Cat ordered the anchor dropped and the skiff lowered.
“You will not leave us here,” Marcus told her. Rain streamed down his face and dripped off his salt-and-pepper beard. “We must be permitted to come. To fight for Selena…and for Sebastian.”
Ilior rounded on him. “I should rip your throat out, old man, for all the lies between you and Vaas.”
Marcus smiled sadly at the dragonman. “Such hatred is not in your nature. You fear for the girl. That fear is speaking, not you.”
“You deserve my hate,” Ilior loomed over the man. “You and Vaas both.”
Marcus shook his head. “He needs her in a way you can’t understand…”
Ilior roared, his voice as loud as the thunder that boomed in the sky. Marcus cowered. “He needs her? To the Deeps with him!” He raised his sword and Niven thought he would slice the old man to ribbons.
“There’s no time for this!” Cat pushed between them, shouting to be heard above the storm and Ilior both. “Ori will come with us but no one else. We’ll need her light weaving and healing. You, Spit,Whistle, and Cur, you need to stay with the ship. Ilior’s right,” she said. “You knew who he was. We can’t trust you.”
“Aye, but you can trust us with the Black Storm if it suits you?” Marcus countered.
“If the four of you can sail her by yourselves with only one voice and a storming sea, then you deserve her.” She jabbed her finger at Marcus when he started to protest again. “You made me captain when you were desperate and needed me. So now I’m the captain and I’m giving you an order. You will stay here and man the ship until we return, savvy?”

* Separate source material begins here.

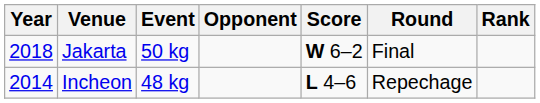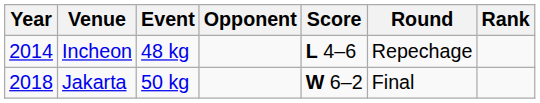rows swapped: Incheon <-> Jakarta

She didn’t wait for a reply but snapped at Spit and Cur to ready the skiff. Marcus fell back into the silence he’d adopted for so long. Niven patted his shoulder.
“It will be all right,” he said. “I think.”
Marcus’s eyes shone under his bushy brows. “I’m beginning to think it doesn’t matter, lad. If our girl has learned the truth about Sebastian from the Bazira instead of from him, it’s too late for him.” He patted Niven’s cheek with a calloused hand. “Best get on now, and bring Selena back safe. If you can.”
Ilior rowed the skiff ashore as fast as the choppy waters would allow. Niven winced every time the boat or an oar struck a dead body but the Vai’Ensai paid no mind. He pulled hard and when it ran aground, he jumped out and hauled it onto the beach. The foul water lapped at his boots but he didn’t seem to notice or care. The others were careful not to let it touch them as they leapt out of the skiff and ran up the beach. The rain no longer came down in sheets but showed no signs of abating either. The sliver of a moon hid behind the storm and the beach was cloaked in darkness but for the occasional tear of lightning across the sky.
“Ori,” Cat said, “light.”
“Are you sure that’s safe?” Niven glanced about. The bodies of the dead were dark lumps amid the stands of dried grass, while the merkind corpses tumbled and rolled against the shore with the tide.